Joe Berardo entrou-nos em casa para gozar com a nossa cara. A inconveniência, a sobranceria, a desfaçatez com que respondeu aos deputados dizem tudo sobre uma personagem que vive convencida de que o dinheiro não compra apenas um jardim de Budas, também pode comprar o estatuto de inimputável.
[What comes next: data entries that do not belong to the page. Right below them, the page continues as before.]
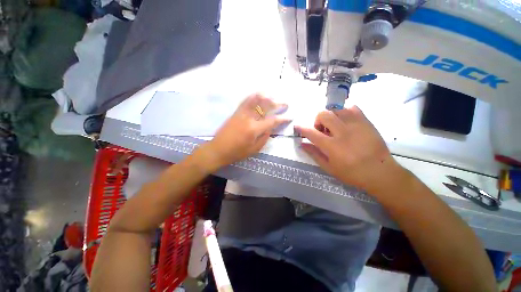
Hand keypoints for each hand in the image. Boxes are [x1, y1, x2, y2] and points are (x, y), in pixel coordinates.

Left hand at [200, 94, 289, 169]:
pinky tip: (258, 94)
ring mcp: (241, 113)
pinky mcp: (236, 112)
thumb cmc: (237, 152)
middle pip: (265, 107)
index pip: (272, 121)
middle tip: (285, 103)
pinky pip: (246, 101)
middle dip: (277, 104)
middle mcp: (249, 118)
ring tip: (274, 96)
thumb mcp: (254, 149)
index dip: (282, 118)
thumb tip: (270, 128)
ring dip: (266, 97)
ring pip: (255, 101)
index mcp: (254, 129)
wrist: (218, 149)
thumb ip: (264, 138)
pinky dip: (253, 96)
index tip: (289, 117)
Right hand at [295, 106, 402, 193]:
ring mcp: (356, 125)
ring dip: (330, 116)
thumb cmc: (352, 173)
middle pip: (323, 115)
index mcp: (332, 146)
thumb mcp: (329, 168)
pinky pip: (352, 108)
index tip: (297, 126)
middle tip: (322, 130)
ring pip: (337, 109)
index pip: (311, 133)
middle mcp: (342, 132)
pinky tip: (345, 122)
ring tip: (334, 126)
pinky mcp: (366, 122)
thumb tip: (302, 144)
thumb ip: (314, 154)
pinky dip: (345, 112)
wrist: (380, 172)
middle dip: (318, 121)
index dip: (302, 128)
Joe Berardo é o típico jogador que atua nos espaços vazios. Dos interesses de terceiros, da letra da lei e, sobretudo, da legitimidade. Foi assim que ganhou o protagonismo na guerra pelo poder no BCP, quando explorou, para lá do limite do razoável, o interesse de Paulo Teixeira Pinto em acabar de vez com Jardim Gonçalves. Foi assim que conseguiu usar a Caixa Geral de Depósitos para travar essa mesma guerra, aproveitando a mão por detrás do arbusto, que manipulava o banco do Estado e que tão cara nos está a sair. Foi assim que atuou, no limite da legitimidade, quando usou a coleção Berardo para fazer chantagens sucessivas sobre o Estado português, ao mesmo tempo que se apresentava nas televisões como o grande mecenas que anunciava entradas gratuitas para ver a sua coleção pessoal. E foi essa a grande lição que nos deixou a semana passada no Parlamento: quando se tem dinheiro para pagar a bons advogados, tudo é possível em Portugal. Até ficar a dever e sair impune.